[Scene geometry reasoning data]

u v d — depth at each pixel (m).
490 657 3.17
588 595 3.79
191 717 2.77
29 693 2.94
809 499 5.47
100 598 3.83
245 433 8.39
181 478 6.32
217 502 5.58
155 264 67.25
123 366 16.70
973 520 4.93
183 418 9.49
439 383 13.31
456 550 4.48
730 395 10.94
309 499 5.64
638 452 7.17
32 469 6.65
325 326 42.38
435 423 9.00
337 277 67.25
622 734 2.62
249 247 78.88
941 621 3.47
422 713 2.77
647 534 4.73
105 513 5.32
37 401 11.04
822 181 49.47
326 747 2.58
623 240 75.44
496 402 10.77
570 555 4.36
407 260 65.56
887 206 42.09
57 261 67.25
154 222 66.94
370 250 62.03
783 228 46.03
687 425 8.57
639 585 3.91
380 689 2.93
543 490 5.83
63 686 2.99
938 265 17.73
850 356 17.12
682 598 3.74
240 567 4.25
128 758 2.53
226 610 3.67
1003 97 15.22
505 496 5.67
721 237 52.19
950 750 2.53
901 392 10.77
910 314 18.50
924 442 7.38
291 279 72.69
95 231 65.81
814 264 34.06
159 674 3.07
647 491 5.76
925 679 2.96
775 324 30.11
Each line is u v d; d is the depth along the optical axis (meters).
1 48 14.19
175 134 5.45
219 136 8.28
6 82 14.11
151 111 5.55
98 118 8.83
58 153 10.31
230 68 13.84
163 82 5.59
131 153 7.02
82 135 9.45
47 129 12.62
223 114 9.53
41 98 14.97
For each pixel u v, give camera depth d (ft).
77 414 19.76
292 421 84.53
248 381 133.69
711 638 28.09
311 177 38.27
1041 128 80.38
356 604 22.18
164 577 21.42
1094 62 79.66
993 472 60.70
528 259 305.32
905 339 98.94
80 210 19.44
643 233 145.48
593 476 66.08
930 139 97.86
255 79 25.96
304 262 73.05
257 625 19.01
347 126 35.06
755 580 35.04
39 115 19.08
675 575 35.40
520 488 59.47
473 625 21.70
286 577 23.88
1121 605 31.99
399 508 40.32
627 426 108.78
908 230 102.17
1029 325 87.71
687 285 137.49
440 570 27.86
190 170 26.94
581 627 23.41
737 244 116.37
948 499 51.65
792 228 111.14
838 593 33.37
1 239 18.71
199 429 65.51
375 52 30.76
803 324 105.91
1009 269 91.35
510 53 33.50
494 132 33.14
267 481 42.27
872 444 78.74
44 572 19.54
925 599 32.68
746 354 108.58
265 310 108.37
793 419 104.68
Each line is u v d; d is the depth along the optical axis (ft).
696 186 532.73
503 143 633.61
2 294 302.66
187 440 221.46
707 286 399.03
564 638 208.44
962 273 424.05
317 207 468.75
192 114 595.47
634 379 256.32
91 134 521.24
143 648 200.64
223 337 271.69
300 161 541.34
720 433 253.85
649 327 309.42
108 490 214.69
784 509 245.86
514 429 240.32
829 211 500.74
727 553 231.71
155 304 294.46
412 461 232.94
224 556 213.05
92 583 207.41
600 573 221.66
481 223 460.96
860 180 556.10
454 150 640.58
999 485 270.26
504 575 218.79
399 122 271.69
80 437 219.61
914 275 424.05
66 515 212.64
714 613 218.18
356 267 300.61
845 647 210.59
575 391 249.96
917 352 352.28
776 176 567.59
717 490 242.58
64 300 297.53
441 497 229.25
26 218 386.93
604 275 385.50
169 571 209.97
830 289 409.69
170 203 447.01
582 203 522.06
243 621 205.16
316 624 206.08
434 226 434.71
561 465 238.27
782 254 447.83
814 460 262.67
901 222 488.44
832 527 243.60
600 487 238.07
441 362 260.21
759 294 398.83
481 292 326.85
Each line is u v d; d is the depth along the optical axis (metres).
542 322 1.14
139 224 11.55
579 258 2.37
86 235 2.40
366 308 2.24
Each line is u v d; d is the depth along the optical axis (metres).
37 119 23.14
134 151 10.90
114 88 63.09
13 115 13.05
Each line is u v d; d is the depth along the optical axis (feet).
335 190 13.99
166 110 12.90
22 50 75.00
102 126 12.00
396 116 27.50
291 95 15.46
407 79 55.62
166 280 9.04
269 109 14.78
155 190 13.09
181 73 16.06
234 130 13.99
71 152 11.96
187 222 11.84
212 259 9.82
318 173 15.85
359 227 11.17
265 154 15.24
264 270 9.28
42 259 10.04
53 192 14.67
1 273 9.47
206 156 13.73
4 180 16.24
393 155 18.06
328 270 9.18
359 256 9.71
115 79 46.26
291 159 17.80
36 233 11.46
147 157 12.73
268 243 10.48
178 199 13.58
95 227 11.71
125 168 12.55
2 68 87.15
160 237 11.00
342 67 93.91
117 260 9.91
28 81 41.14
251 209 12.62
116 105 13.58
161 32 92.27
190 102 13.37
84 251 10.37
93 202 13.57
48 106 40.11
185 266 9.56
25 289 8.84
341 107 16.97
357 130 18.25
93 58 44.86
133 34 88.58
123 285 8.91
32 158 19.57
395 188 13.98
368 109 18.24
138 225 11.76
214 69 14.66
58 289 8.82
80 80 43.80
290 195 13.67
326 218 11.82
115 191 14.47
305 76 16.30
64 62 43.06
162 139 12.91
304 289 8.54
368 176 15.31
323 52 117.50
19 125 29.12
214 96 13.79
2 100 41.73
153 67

**Work request:** State how many lines in the entries above include the word "optical"; reply with the number alone.

**Finished exercise:** 5